Wednesdays with Myron – Barnstone Studios (1982-2014), Part III
Grandma Moses knew the Golden Section. She was a pretty sophisticated artist. One of her great talents was knowing how to sell herself as this fuddy-duddy old lady who did picturesque, primitive art. That wasn’t who she was at all. She was a multi-millionairess who built this monument on decorative art because she knew there was an audience for it. Mock primitivism. And it was cute and quaint and sellable.
I lectured to the Philadelphia Art Alliance and I would charge them when they came. I spoke about Isabella Brandt, Peter Paul Rubens, and others. I can lecture on Rubens’ Isabella Brant painting because I had to supplement it with all the slides showing precedence for everything I claim the artist is employing in the piece. And I can prove that I know what I’m talking about.
Art isn’t simply something you do to feel good. You really have to use your head. You need disciplined training. And the better training you have, the more you will accomplish. I think Gladwell was a fellow who said that if you had an excellent teacher and access to the best books on the subject, and you worked very hard for 10,000 hours, you became a genius. So I guess I had become a genius. But I knew my stuff and I was able to hold professional art degree-bearing teachers enthralled. Many of my students studied with me for as long as I was teaching.

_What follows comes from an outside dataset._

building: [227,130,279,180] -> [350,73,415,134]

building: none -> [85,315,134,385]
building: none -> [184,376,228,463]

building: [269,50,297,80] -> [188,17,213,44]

I changed their whole outlook. They had not encountered any of this material in their university training.
Why? The First World War produced generations of young people who held older people responsible for that war, the worst war in the history of mankind. It was horrible. The French, for example, were sending men into the field after the invention of the machine gun. The machine guns were cutting them off at the legs. They had no protection. Wave after wave of soldiers were called to charge. All of these officers that were sending their men off to die were going back in the evening to Paris to parties and social engagements. Meanwhile, their men were being ground into hamburger.
I guess I’m pretty frightening to you if you’re a youngster. Apparently, many did find me intimidating. I never had any problems with discipline. I was demanding, I pushed students beyond their comfort zone. But they saw progress. They saw how quickly they were learning and gaining understanding. It was reflected in their work. I was always fiercely critical of what they were doing, but if there was progress, I told them there was progress. It wasn’t perfect, yet but they were making progress. When I labeled their work “an intelligent mess,” they were thrilled for the feedback that they were starting to see with true artists’ eyes. And when it was all over, they always came up and told me how important the experience was for them and how much they had learned.
On occasion, after one class and seeing how someone behaved in class, I met them at the door and gave them back their check. They would ask why I was returning their money. I would explain that they brought an attitude to the class that indicated they had nothing but contempt for me. “I cannot teach you anything because you apparently already know more than I do, so I’m giving you back your money. You raise your hand continually, interrupt, you’re not interested in my answer, you’re trying to attract attention and interfering with the work…please leave.” I released those students to sort out their low self-esteem issues somewhere else.